In my intended use case I’ve got a descriptor space with 10k samples (or however many), each with 300 descriptors (vanilla descriptors, stats, mfccs, stats of mfccs etc…).

I would like to use one column of that (timecentroid for the sake of simplicity here), and bias a query based on that single number. As in, return me the nearest match (along all the dimensions of the descriptors) that has a time centroid above a certain value. Or find me the nearest match where the loudness is below a certain value (this gets weirder).

But the overall idea is something along these lines. Where some columns in the thin flat buffer correspond to data that I’d like to use to query against in a more direct way.

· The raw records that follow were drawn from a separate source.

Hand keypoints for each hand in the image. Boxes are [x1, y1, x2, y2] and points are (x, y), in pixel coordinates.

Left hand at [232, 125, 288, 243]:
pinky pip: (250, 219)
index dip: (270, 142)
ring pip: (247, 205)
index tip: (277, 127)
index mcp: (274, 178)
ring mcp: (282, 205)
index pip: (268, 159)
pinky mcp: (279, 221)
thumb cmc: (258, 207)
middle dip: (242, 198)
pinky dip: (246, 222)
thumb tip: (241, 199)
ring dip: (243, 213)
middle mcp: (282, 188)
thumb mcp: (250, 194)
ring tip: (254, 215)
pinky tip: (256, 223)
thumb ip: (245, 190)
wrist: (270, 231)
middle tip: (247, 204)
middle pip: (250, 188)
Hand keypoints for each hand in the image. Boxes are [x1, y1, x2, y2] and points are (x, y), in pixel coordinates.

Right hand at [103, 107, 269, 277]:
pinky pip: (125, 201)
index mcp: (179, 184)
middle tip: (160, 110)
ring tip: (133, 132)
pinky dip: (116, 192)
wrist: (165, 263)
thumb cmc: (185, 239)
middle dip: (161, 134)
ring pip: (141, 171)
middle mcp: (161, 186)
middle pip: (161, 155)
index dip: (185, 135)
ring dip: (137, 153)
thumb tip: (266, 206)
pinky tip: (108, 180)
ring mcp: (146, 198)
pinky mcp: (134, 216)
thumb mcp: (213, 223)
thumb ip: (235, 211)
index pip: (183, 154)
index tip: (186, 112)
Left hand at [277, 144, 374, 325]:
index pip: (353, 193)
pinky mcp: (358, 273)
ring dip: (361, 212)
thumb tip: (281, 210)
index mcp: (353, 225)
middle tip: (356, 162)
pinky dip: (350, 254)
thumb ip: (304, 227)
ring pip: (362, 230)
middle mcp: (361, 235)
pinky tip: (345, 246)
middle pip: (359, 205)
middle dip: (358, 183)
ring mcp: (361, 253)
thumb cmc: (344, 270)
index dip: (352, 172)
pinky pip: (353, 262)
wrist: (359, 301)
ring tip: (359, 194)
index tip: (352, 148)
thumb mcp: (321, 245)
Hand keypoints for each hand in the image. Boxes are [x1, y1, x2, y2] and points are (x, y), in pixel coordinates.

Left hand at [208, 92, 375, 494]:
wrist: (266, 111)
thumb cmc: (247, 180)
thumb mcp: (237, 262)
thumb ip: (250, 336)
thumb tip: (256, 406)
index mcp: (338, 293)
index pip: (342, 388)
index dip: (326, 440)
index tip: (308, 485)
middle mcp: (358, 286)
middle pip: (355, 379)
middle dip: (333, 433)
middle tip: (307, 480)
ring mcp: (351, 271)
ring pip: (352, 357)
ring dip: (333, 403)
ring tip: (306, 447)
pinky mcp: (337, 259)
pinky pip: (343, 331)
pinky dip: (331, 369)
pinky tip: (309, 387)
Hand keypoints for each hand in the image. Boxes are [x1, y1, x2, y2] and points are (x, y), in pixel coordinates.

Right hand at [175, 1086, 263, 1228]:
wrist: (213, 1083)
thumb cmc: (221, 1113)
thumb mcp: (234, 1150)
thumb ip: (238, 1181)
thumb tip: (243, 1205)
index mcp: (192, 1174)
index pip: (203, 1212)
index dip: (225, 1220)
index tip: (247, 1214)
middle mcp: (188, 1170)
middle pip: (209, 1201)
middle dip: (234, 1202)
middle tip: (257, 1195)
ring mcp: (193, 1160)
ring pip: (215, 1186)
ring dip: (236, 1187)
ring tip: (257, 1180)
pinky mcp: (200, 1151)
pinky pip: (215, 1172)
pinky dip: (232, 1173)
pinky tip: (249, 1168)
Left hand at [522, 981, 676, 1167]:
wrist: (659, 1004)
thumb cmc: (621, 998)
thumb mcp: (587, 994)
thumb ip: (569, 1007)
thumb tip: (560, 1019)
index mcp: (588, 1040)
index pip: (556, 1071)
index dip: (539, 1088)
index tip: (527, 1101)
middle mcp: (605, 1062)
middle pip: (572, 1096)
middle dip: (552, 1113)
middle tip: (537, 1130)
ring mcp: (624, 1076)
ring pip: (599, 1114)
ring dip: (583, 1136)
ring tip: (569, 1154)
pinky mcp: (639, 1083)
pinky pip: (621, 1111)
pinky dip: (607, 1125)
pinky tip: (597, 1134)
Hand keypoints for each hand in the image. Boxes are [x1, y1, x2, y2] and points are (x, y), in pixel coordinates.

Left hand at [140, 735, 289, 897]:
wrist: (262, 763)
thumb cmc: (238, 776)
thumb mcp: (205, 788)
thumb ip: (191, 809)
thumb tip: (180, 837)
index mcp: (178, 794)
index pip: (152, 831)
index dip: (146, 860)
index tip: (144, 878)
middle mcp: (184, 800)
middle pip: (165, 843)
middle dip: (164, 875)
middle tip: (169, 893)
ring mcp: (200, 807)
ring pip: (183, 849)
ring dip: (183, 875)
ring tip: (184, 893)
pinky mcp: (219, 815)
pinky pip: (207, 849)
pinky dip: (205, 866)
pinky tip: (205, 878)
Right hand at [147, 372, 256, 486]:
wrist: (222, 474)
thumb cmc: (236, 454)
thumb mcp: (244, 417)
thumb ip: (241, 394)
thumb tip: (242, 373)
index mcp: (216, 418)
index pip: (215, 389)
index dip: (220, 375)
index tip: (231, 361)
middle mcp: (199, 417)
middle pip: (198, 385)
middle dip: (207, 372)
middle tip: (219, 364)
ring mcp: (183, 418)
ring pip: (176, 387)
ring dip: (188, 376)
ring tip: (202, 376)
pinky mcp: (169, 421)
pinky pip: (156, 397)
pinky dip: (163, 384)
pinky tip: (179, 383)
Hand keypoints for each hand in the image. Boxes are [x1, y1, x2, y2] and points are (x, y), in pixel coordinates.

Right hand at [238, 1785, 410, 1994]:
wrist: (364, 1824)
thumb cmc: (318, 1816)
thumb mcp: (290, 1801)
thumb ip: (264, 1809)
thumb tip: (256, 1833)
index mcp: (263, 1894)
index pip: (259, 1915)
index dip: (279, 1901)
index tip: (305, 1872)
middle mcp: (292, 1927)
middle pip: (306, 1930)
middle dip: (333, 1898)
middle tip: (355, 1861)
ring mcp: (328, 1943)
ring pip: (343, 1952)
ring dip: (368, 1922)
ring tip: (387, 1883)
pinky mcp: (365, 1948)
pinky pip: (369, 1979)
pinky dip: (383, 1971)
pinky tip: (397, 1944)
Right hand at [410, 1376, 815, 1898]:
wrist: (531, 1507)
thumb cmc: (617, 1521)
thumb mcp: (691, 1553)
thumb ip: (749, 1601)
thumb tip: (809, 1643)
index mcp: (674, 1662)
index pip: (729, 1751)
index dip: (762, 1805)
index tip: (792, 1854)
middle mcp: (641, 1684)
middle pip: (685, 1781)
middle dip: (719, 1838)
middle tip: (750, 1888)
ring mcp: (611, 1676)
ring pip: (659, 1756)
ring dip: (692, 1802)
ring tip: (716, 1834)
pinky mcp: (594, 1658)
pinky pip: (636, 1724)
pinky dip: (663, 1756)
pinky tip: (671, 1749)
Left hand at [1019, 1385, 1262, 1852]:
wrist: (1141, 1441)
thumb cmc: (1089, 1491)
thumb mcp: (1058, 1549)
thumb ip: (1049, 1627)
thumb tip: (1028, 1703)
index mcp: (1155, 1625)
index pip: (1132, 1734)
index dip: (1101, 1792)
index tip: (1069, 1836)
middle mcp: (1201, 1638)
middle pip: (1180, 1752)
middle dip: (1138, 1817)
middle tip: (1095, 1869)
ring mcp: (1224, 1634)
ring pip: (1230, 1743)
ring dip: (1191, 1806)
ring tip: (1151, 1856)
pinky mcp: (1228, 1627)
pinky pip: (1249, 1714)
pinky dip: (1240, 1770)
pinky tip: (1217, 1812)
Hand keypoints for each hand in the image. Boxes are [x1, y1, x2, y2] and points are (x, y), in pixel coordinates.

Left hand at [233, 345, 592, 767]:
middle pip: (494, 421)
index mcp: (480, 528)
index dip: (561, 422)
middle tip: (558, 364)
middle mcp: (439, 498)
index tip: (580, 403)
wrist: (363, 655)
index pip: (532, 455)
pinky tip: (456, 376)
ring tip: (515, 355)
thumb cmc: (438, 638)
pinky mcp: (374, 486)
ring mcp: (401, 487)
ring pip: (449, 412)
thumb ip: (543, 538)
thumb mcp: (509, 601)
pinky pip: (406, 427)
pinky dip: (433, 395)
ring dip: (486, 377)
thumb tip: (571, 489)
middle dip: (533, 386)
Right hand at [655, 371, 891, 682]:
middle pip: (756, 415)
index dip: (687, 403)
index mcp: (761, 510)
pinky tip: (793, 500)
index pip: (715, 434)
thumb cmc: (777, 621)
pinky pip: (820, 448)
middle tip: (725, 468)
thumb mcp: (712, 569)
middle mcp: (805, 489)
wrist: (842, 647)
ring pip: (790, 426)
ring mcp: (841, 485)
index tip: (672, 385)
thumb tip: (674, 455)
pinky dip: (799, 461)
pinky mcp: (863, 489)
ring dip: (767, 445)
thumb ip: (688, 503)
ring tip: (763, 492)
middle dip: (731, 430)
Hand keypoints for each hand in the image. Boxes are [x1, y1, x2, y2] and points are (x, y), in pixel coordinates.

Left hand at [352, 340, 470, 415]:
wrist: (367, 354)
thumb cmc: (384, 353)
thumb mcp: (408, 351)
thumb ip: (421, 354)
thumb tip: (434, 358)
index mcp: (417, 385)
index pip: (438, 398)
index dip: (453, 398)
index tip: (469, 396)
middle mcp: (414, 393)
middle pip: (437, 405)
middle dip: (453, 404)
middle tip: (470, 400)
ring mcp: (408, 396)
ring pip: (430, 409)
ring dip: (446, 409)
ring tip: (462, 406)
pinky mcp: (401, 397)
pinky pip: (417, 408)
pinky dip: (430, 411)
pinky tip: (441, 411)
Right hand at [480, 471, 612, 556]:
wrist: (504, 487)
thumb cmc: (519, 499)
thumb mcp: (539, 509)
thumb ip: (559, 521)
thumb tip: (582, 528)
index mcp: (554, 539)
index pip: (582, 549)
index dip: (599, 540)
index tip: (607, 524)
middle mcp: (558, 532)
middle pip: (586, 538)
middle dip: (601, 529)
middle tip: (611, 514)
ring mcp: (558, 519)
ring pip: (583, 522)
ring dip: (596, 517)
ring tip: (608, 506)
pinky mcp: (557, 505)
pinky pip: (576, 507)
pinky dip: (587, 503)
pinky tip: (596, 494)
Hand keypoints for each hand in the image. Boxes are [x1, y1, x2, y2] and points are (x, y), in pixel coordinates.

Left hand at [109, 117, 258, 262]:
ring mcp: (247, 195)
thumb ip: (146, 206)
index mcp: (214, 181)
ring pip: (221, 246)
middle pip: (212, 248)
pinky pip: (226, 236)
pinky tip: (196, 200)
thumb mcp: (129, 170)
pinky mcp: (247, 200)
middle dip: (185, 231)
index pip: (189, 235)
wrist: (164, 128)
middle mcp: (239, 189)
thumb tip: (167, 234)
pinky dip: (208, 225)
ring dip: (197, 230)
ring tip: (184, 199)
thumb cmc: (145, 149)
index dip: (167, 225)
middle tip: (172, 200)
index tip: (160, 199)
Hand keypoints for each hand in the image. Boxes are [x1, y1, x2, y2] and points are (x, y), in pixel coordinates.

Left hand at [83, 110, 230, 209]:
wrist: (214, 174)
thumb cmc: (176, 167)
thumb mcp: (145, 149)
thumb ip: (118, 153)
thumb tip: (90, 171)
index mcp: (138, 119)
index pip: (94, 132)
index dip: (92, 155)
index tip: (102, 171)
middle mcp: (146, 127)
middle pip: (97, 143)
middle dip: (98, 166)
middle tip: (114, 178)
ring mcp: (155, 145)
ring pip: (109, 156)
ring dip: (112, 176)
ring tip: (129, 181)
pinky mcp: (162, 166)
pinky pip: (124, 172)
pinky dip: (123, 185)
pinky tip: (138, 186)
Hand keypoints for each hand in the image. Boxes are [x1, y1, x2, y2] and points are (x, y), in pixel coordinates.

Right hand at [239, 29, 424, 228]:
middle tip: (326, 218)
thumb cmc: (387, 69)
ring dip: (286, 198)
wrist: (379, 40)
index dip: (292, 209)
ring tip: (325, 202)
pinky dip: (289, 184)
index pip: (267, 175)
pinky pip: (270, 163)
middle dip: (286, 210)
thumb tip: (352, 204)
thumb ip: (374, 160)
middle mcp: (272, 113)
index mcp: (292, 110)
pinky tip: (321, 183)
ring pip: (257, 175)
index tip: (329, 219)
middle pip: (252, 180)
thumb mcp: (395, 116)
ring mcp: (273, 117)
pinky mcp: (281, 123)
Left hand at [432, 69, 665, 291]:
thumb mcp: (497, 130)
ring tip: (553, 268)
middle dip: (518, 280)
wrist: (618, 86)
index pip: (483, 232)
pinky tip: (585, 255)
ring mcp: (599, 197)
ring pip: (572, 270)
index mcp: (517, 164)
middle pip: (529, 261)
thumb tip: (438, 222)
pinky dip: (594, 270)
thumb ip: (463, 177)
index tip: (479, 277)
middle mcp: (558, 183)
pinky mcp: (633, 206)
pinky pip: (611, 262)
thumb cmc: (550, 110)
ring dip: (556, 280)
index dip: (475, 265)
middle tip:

That’s how addrange works! I kept trying stuff and didn’t couldn’t get the default example to return every column it started with. (I could have sworn I tried addrange 0 4). What happens when addrange is backwards, like in the example? (addrange 2 1)

its not backward, it is like all our other range interface: start and num
0 300: start at 0 and gimme 300
2 1: start at 2 and gimme 1

In your case, if you’re going to bias a query on a subset, then query in RT, you make the subset, you then make a kdtree of that subset, and query that kdtree. the query should be faster than on the real dataset since you have less values. what is even better is to query only what you care about, so you could dismiss the columns you don’t care about and make a smaller subset in that dimension too (nb of dims)

Right. It’s just visually confusing because there is no associated message that goes with them, and addrange 0 5 returns the data I want, but for visually confusing reasons (as in, it looks like it goes from 0 to 5, inclusively). I’ve mentioned this already, but this <dataset> <dataset> <number> <number> syntax is a lot more confusing overall.

I tried to make a dataset that would have around the amount of numbers I’d be dealing with in a realworld context. I can easily get up to 10k samples/grains/bits and 300 descriptors/stats is about par for the course these days. Granted my realworld numbers may be slightly smaller, but I wanted to test it with numbers greater than 100 entries and 5 features.

I perhaps wouldn’t need all the columns for each query type, specifically if each column corresponds with a different time series and I’m choosing between the initial 256samples, or the initial 4410 samples etc…, but if I have a single value in that column that could potentially update on every query, I’d have to do this process per query.

To further clarify. It wouldn’t always need to update ‘per query’, but if I’m doing the thing you (@tremblap) suggested ages ago, where I have a slower envelope follower going, and us that output of that weighted against the current analysis frame to decide how “long” (or higher ‘timeness’) a sample to play back, that means I would need to update things per query.